Wave 4 of ‘Understanding Society’, the UK Household Longitudinal Study, is now available to registered users of the UK Data Service.
Every year the study collects data on the social and economic characteristics of people living in 40,000 households across the country. In addition, the British Household Panel Survey, which began in 1991, has been integrated into the study. There is also a large booster sample of ethnic minorities. The data allow researchers to study social change over past decades and prospectively for decades to come.
The study is largely funded by the Economic and Social Research Council (ESRC). It is designed and managed by a group in the Institute for Social and Economic Research (ISER) at the University of Essex. (To declare an interest, I am acting director of ISER as well as co-director of BRIN.)
The Wave 4 dataset is the product of interviews with nearly 70,000 adults and 9,000 children (age 10-15). It covers some new topics (for example on wellbeing, post-Olympic participation in sport, net income) and a number of areas of enquiry that have appeared previously. Respondents provided information about their religion in the first wave, and Wave 4 goes further.
The basic question on religious affiliation is posed using the filter plus follow-up wording: “Do you regard yourself as belonging to any particular religion?” [If yes] “Which religion do you regard yourself as belonging to?” The breakdown for adults in Great Britain is:
No religion 50.4
Church of England/Anglican 24.1
Roman Catholic 8.5
Church of Scotland 2.1
Free Church or Free Presbyterian Church of Scotland 0.2
Congregational/United Reform/URC 0.3
Other Christian 1.9
Christian (no denomination specified) 3.8
On frequency of attendance at religious services or meetings, the distribution is:
Once a week or more often 10.8
Less often but at least once a month 6.0
Less often but at least once a year 14.2
Never or practically never 22.2
Only at weddings, funerals etc. 46.8
Respondents were also asked “How much difference would you say religious beliefs make to your life? Would you say they make …”
a great difference 15.2
some difference 17.5
a little difference 18.9
no difference 48.5
Wave 4 contained a religious practice module, but it was used for the ethnic minority boost rather than the entire sample. Respondents were asked to say whether “My religious beliefs affect … what I eat / drink (such as alcohol) / wear / my decisions related to marriage and dating / what school I would send my children to / my decisions for charitable giving and helping others / my decisions related to investment and savings / the friends I choose / the sort of job I would do.”

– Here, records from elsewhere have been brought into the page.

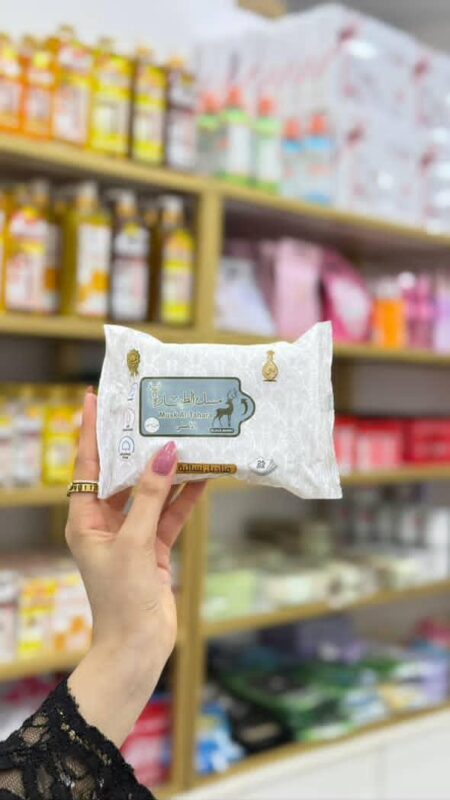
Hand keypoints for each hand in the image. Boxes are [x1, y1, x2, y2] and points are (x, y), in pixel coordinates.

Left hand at [67, 388, 204, 745]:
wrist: (138, 647)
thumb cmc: (122, 598)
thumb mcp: (134, 542)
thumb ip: (151, 497)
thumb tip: (164, 455)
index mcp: (84, 519)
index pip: (87, 466)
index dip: (90, 431)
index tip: (94, 399)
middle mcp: (105, 522)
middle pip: (122, 474)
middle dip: (137, 446)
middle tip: (151, 412)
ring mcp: (131, 534)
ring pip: (151, 493)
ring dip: (168, 471)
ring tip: (186, 438)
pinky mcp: (154, 547)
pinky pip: (170, 514)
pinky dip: (185, 498)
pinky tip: (204, 476)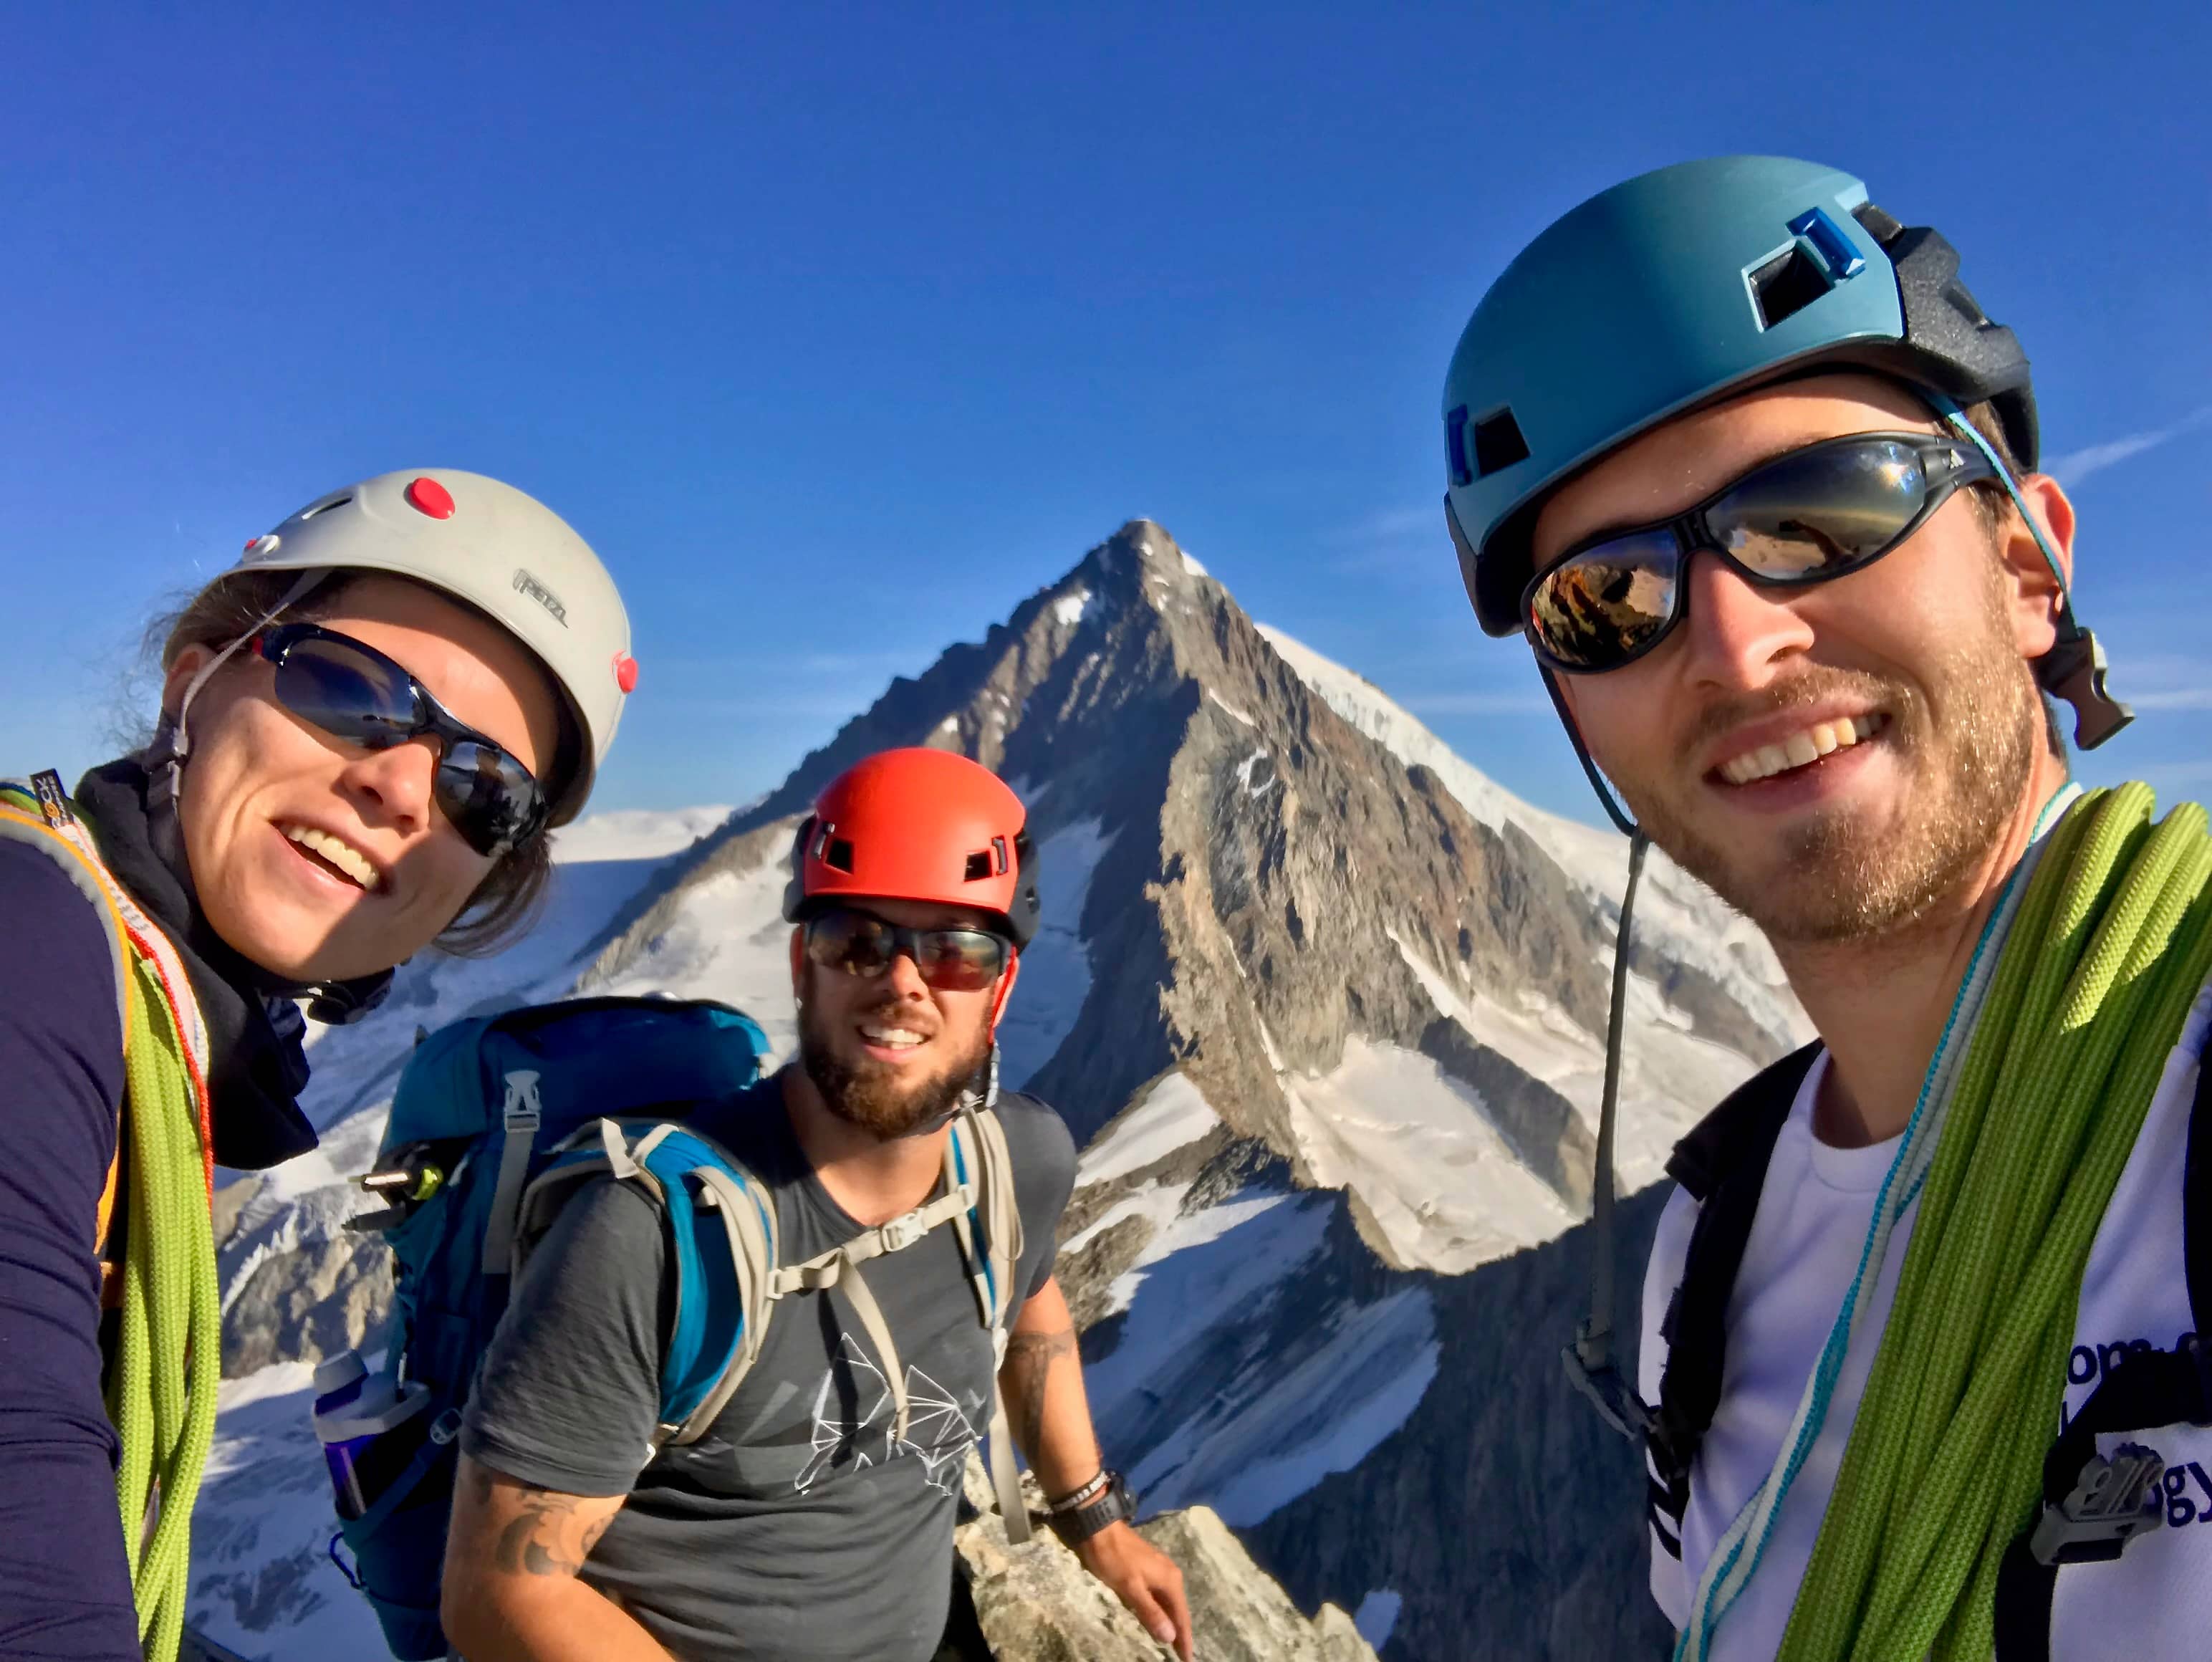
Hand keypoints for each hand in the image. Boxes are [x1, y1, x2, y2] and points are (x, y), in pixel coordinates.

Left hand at [1074, 1521, 1191, 1659]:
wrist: (1099, 1528)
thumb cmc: (1114, 1558)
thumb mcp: (1130, 1587)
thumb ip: (1150, 1612)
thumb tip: (1170, 1636)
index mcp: (1170, 1580)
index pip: (1181, 1616)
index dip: (1184, 1639)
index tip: (1188, 1659)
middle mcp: (1170, 1575)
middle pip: (1177, 1610)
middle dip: (1180, 1633)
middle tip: (1181, 1655)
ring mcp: (1159, 1570)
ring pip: (1168, 1603)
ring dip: (1170, 1622)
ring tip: (1171, 1642)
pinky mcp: (1148, 1568)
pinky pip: (1159, 1595)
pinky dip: (1161, 1610)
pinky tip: (1156, 1618)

As expected, Muslims are considerably more religious than the majority of the population. Nearly three quarters (72%) claim to pray every day, and more than three quarters (77%) say that religious beliefs make a great difference in their lives. For most, religion has a substantial effect on what they eat, drink, and so on. Only for a minority, though, does faith affect schooling or friendship decisions. And not all self-identified Muslims are devout: one in eight (12%) pray less than weekly.
This descriptive summary provides only a hint of the work to come. The longitudinal and household nature of the survey mean that scholars will be able to analyse change in the religious involvement of individual respondents, the way that religiosity is linked to family, and so on.